Information supplied
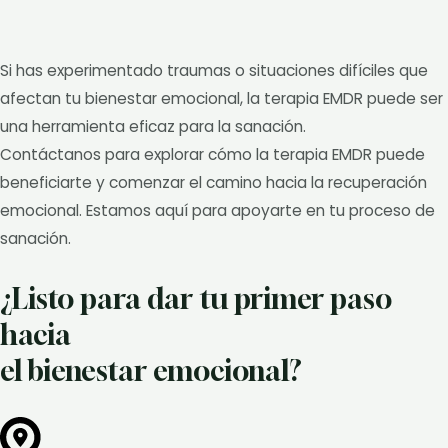
Si has experimentado traumas o situaciones difíciles que
afectan tu bienestar emocional, la terapia EMDR puede ser
una herramienta eficaz para la sanación.
Contáctanos para explorar cómo la terapia EMDR puede
beneficiarte y comenzar el camino hacia la recuperación
emocional. Estamos aquí para apoyarte en tu proceso de
sanación.
¿Listo para dar tu primer paso
hacia
el bienestar emocional?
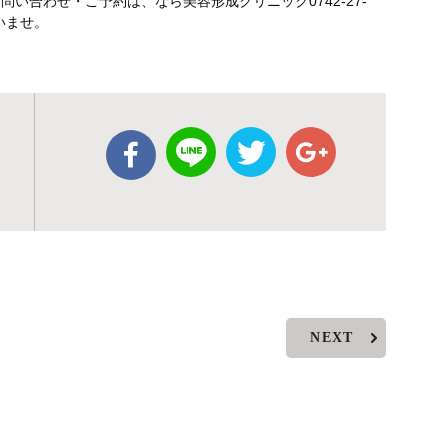
い合わせ・ご予約は、なら美容形成クリニック0742-27-
いませ。
NEXT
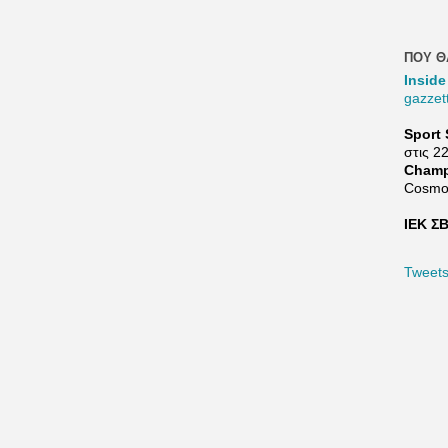
ΠΟΥ Θ
Inside
gazzet
Sport 
στις 2
Champ
Cosmo
ΙΕΚ ΣΒ
Tweet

Your objective
The required answer is each line of the data in which the word "para" appears.

Exercise output
una herramienta eficaz para la sanación.
Contáctanos para explorar cómo la terapia EMDR puede
emocional. Estamos aquí para apoyarte en tu proceso de
¿Listo para dar tu primer paso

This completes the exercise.